Mawlānā Ḵāled established a new branch of an existing Sufi order; he did not originate a completely new one. Much of his significance lies, then, in his giving renewed emphasis to traditional tenets and practices of the Naqšbandī order, notably adherence to the Šarīʿa and the sonna and avoidance of vocal for silent ḏekr. Nonetheless, there were elements in his teaching that were novel and controversial, even among other Naqšbandīs. Foremost among these was his interpretation of the practice known as rābeṭa—the linking, in the imagination, of the heart of the morīd with that of the preceptor. In the only formal treatise he wrote on Sufi matters, Mawlānā Ḵāled defined it in novel fashion as “an imaginary fixing of the form of the shaikh between the eyes of the morīd,” and he proclaimed that rābeṭa was to be practiced exclusively with reference to himself, even after his death (Resālat al-rābeṭa, contained in Majmūʿa ʿaẓīma fī asrār al-ṭarīq, Istanbul, n.d., p. 20).

Equally important for the identity of the Ḵāledī branch of the Naqšbandī order was its political orientation: a pronounced loyalty to the Ottoman state as focus of Muslim unity and strength, and a concomitant hostility to the imperialist powers of Europe. Almost everywhere the Ḵāledīya went, from Daghestan to Sumatra, its members stood out through their militant attitudes and activities.

[DATASET EXTRACT]
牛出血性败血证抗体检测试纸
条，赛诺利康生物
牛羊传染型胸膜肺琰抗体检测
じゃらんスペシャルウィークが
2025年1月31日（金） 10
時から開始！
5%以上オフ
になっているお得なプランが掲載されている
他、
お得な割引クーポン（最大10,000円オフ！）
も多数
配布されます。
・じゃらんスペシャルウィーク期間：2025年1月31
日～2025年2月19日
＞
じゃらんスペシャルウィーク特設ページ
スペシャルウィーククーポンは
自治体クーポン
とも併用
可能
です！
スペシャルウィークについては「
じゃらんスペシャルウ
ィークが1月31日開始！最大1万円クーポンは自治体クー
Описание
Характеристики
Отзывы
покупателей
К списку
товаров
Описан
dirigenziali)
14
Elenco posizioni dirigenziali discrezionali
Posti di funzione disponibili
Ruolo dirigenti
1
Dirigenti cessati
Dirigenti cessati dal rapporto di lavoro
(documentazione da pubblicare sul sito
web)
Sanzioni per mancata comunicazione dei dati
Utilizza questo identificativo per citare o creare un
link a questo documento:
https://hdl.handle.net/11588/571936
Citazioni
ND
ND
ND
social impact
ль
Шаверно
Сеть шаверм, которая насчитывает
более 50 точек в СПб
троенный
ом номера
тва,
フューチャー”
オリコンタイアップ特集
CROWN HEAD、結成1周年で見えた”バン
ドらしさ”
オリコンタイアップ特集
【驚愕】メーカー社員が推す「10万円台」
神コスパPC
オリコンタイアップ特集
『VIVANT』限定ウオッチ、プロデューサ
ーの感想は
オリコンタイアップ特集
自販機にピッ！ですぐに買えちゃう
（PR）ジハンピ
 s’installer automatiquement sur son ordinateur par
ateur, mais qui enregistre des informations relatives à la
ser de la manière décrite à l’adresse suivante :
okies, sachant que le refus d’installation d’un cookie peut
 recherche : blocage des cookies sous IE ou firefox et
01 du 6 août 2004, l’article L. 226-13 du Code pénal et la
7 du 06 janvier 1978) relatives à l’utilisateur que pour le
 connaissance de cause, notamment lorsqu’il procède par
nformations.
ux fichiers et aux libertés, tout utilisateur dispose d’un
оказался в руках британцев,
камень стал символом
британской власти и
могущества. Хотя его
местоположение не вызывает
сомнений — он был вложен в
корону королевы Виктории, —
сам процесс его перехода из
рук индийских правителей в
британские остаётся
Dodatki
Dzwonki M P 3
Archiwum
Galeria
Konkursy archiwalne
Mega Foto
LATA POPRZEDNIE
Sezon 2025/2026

[WHAT YOU NEED TO DO]
1 - Copy the passage on Mawlānā Ḵāled and the Naqšbandī order word for word from "Equally important for" to "attitudes and activities.".
2 - Write the next part of the passage on Mawlānā Ḵāled and the Naqšbandī order, picking up right after its final sentence.

[ANSWERS FOR THE TASKS]
1 -
Equally important for the identity of the Ḵāledī branch of the Naqšbandī order was its political orientation: a pronounced loyalty to the Ottoman state as focus of Muslim unity and strength, and a concomitant hostility to the imperialist powers of Europe. Almost everywhere the Ḵāledīya went, from Daghestan to Sumatra, its members stood out through their militant attitudes and activities.

2 -
The diffusion of his following was extremely wide, reaching from the Balkans and the Crimea to South-East Asia just one generation after his death. His principal following was, however, in the Islamic heartlands, the Arab, Turkish, and Kurdish provinces of the Ottoman state and the Kurdish-inhabited areas of Iran. He gained many followers among the Ottoman learned hierarchy; not only Ebn ʿĀbedīn, but also Maḥmūd al-Alūsī, author of the important tafsīr Rūḥ al-maʿānī, and Makkīzāda Moṣṭafā ʿĀṣem Efendi, šayḵ-al-eslām under Maḥmūd II, were his morīds. Almost everywhere in Anatolia as well as in the capital itself, the Ḵāledī branch of the Naqšbandī order came to supersede branches of more ancient origin, and in Syria, Palestine, and Iraq, the Naqšbandīs assumed an important place in the ranks of the Sufis for the first time.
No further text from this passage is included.